Exercise description:
Edit the data between the lines holding "scientific name: Melospiza melodia" and "common name: Western yellow wagtail", inclusive, so that "family" becomes "clan" and nothing else changes. Give back only those lines, without the pictures.

Data supplied:
= = = = = = =
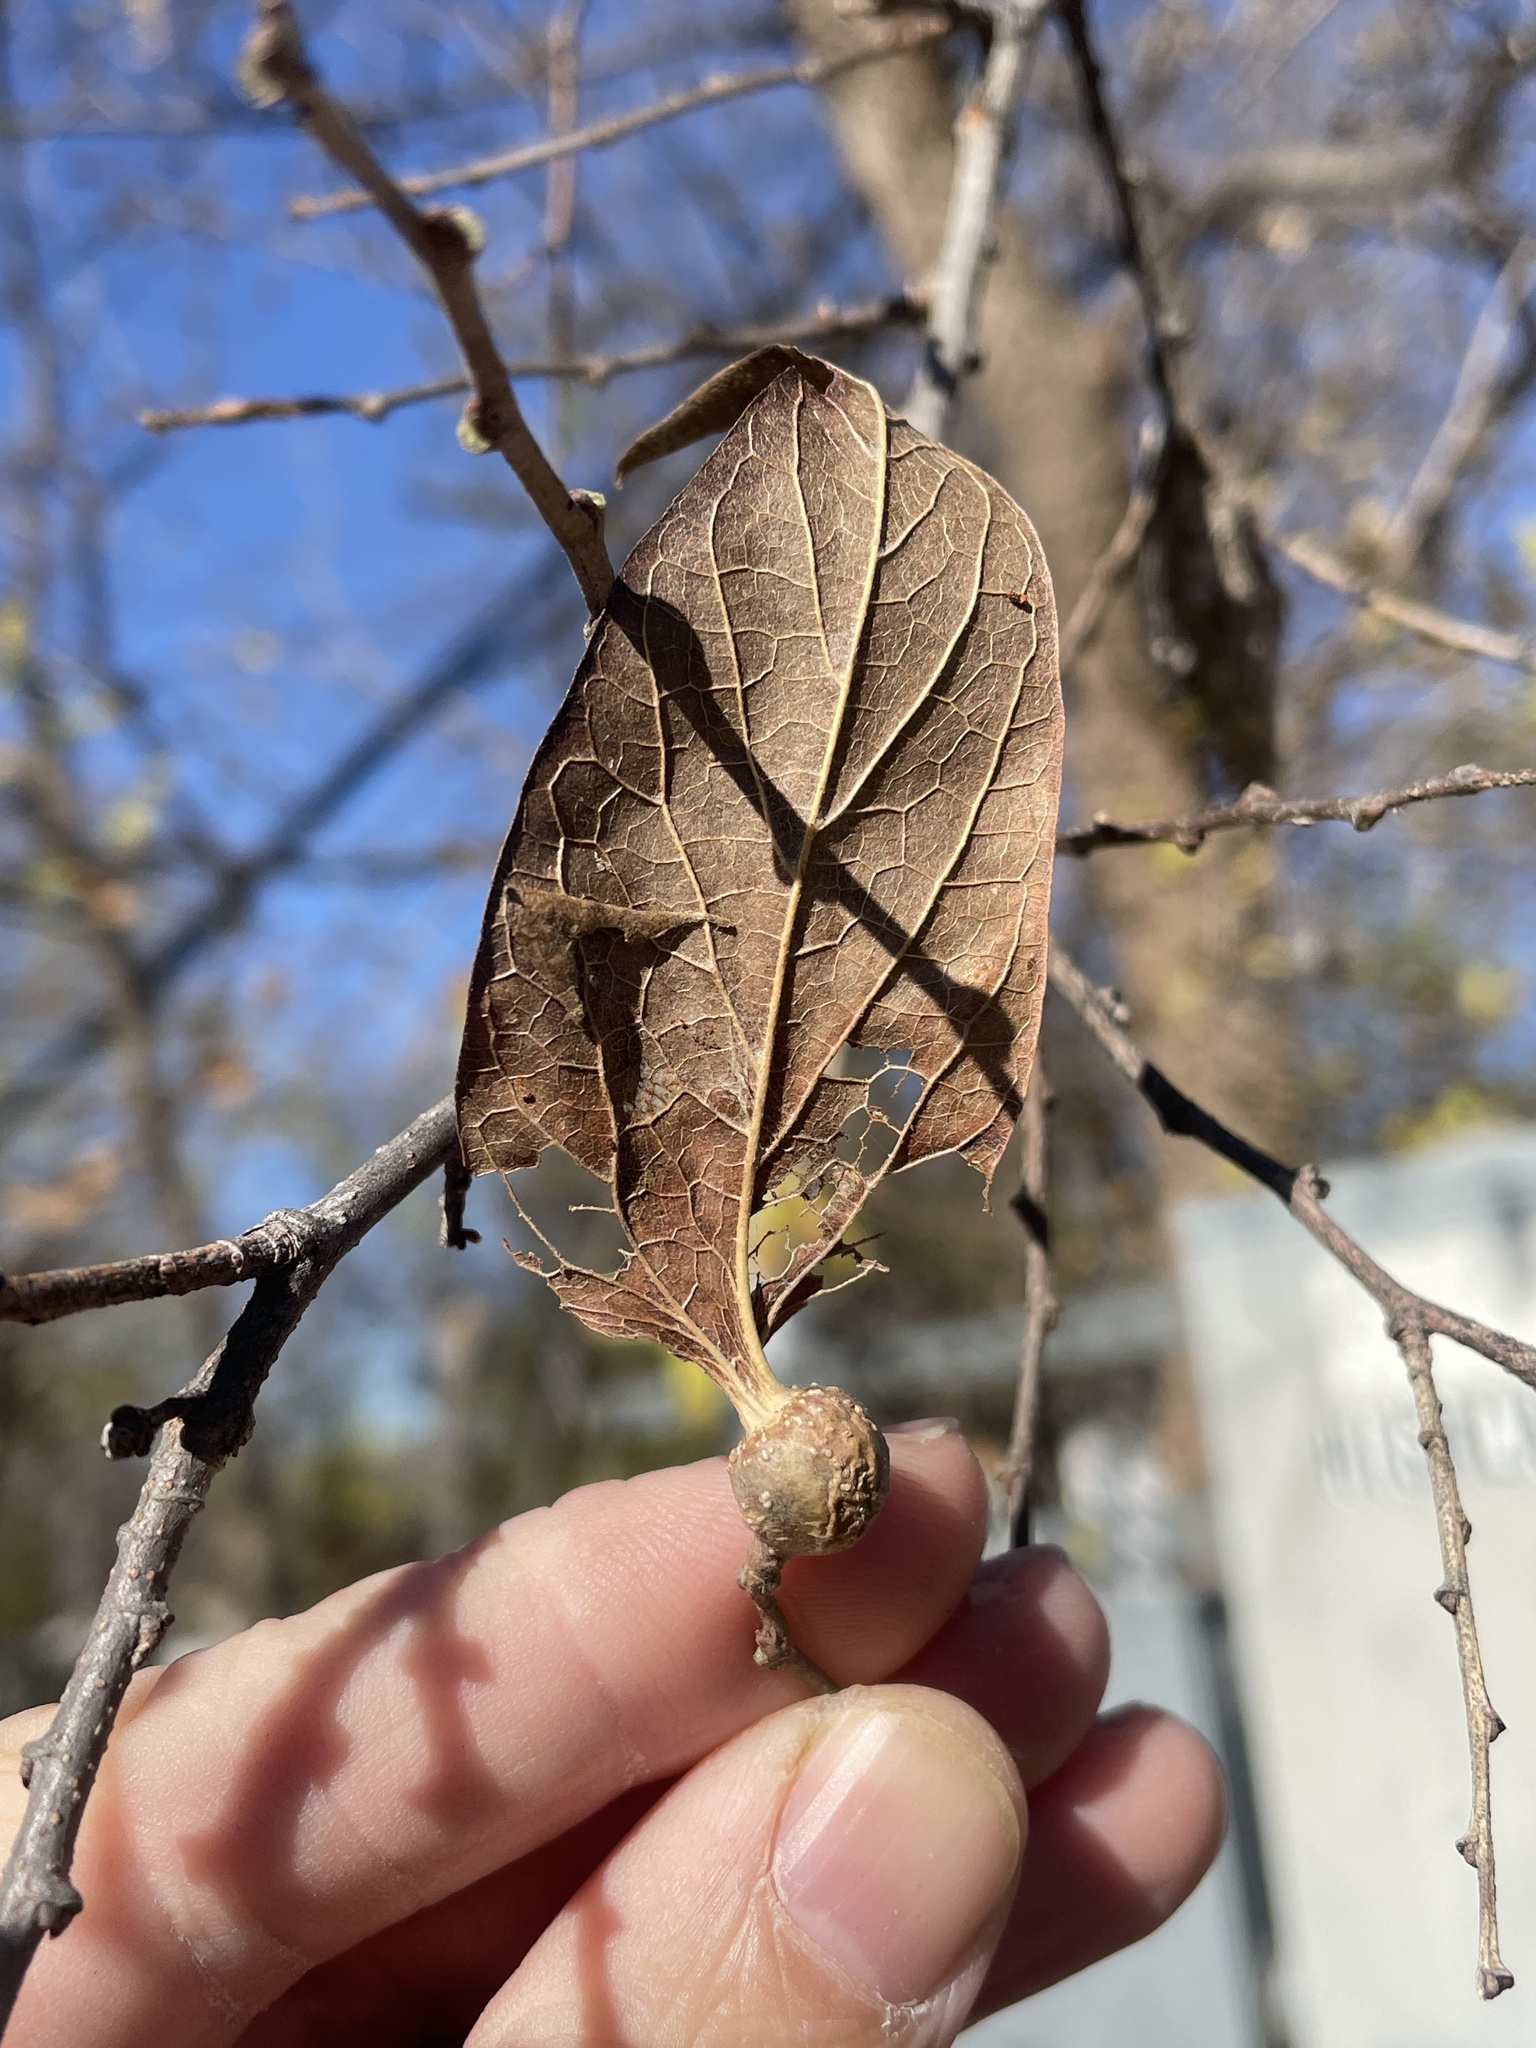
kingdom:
= = = = = = =
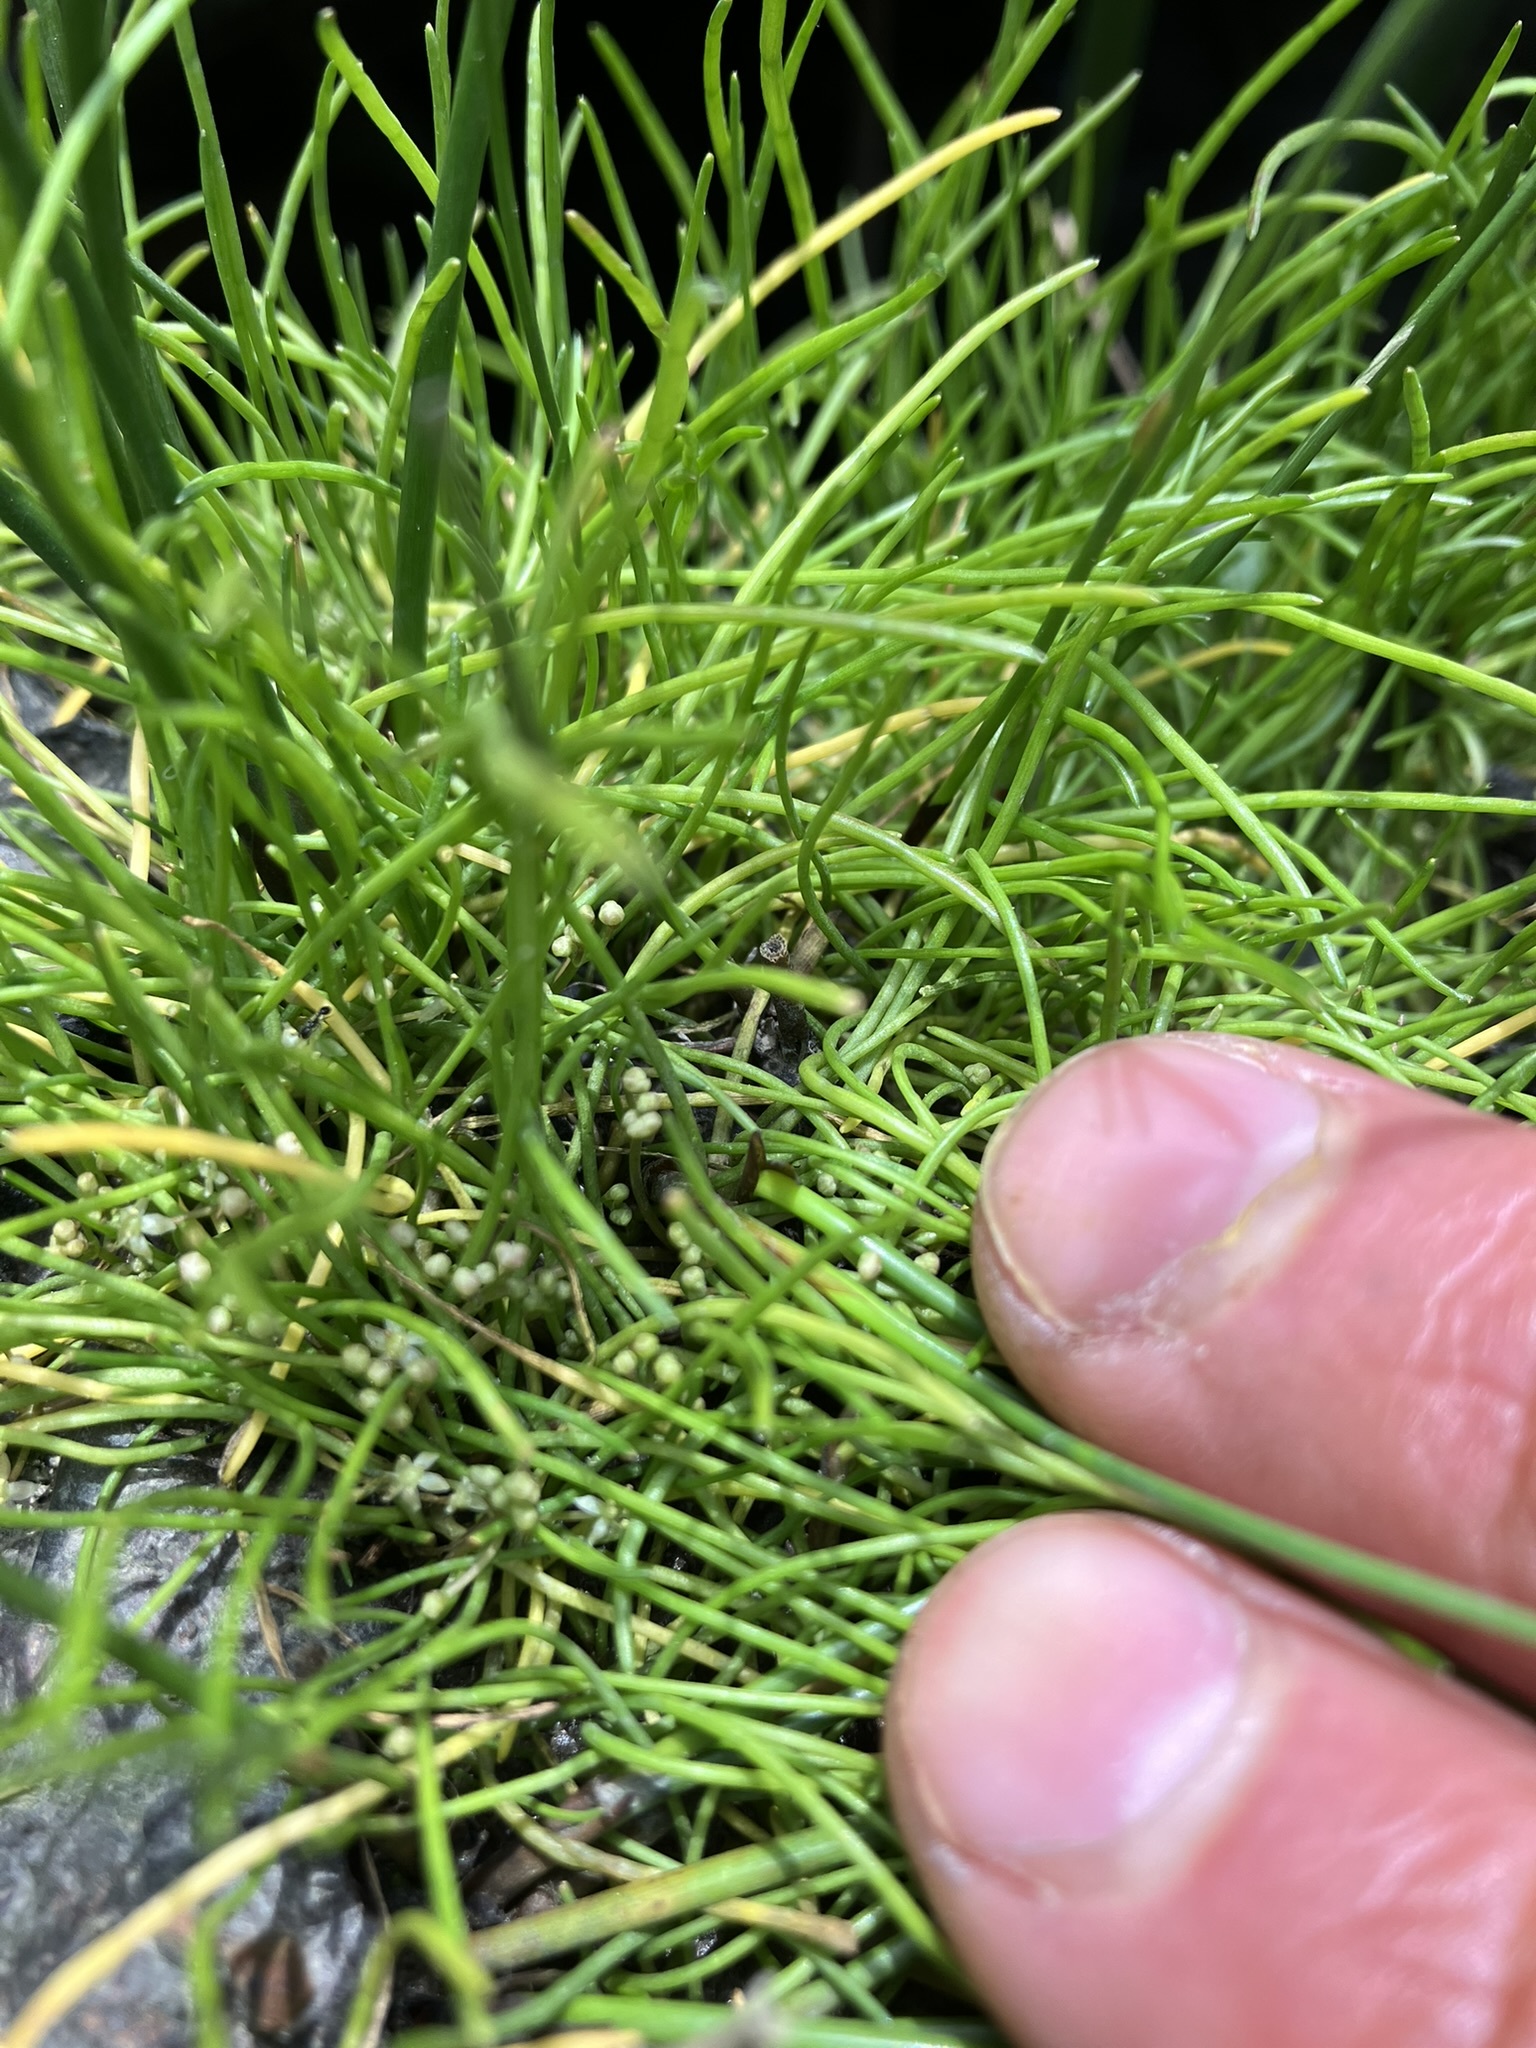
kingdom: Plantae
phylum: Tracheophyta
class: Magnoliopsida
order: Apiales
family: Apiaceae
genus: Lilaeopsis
= = = = = = =
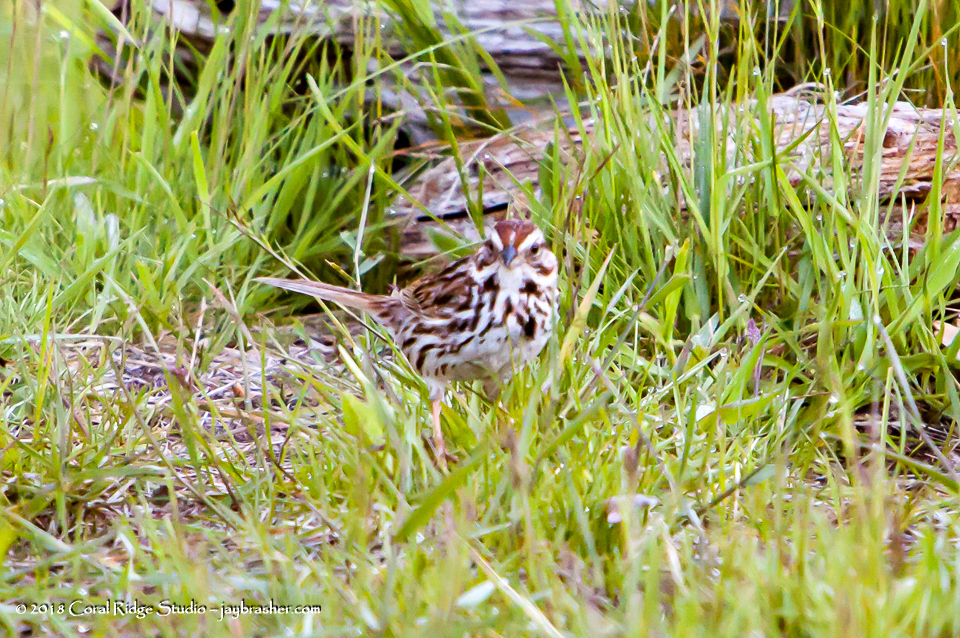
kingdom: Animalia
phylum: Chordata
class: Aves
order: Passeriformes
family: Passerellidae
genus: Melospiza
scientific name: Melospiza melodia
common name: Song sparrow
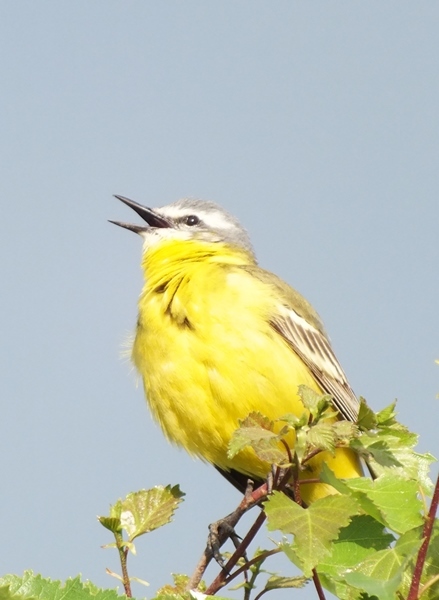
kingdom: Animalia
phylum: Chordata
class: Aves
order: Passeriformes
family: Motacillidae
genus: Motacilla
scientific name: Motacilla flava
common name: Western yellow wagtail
= = = = = = =
Answer to this problem:
scientific name: Melospiza melodia
common name: Song sparrow
kingdom: Animalia
phylum: Chordata
class: Aves
order: Passeriformes
clan: Motacillidae
genus: Motacilla
scientific name: Motacilla flava
common name: Western yellow wagtail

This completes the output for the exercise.